Chris Kennedy

“I have no memory of my direction,” by Midi Onodera. June 26, 2018


I have no memory of my direction
dir. Midi Onodera | Canada 2005 | 77 min. Digital

Emerging on the Toronto independent filmmaking scene in the early ’80s under the aegis of the Funnel film co-op, Midi Onodera — who was recently announced as a recipient of this year’s Governor General’s Award in Visual and Media Arts — has shown herself to be equally conversant with experimental, documentary, and narrative, never allowing any one form to fully define her.

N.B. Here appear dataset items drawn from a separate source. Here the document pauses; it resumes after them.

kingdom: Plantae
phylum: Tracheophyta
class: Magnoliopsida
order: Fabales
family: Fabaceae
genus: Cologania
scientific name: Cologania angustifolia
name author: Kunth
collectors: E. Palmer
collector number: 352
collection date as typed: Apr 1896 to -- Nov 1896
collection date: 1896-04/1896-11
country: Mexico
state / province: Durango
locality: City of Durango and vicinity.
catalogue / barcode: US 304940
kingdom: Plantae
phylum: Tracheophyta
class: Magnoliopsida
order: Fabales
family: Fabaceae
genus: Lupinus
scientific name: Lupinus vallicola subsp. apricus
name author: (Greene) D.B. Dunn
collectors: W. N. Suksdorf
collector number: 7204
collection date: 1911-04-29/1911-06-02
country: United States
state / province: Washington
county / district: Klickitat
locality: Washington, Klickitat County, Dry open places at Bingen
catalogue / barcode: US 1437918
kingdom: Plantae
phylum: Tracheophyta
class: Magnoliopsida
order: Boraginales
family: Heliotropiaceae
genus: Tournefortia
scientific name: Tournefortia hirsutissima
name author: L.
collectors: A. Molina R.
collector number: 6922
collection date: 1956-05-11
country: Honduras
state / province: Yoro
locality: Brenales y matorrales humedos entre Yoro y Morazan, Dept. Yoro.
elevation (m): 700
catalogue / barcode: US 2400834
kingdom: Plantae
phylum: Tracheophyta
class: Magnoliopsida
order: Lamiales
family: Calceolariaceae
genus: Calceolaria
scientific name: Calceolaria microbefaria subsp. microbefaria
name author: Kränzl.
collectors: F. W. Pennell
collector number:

A rumination on cultural displacement, memory, and the meaning of images, Onodera’s feature-length I have no memory of my direction follows a third-generation Sansei woman who travels to Japan equipped with a video camera and a multi-lens still camera, documenting the exotic quotidian of a place inherited but not quite familiar. (An acknowledged touchstone here is Chris Marker’s masterpiece Sans Soleil.) Weaving in contemporaneous events like the Aum Shinrikyo cult’s subway attack and anti-Iraq War protests, Onodera’s portrait of Japan showcases the artist’s ability to look at a subject from her own unique perspective and share what she has found.

I have no memory of my direction is preceded by a brief selection of videos that Onodera made for her annual “challenge project,” in which she chooses a theme that she then explores through daily or monthly videos.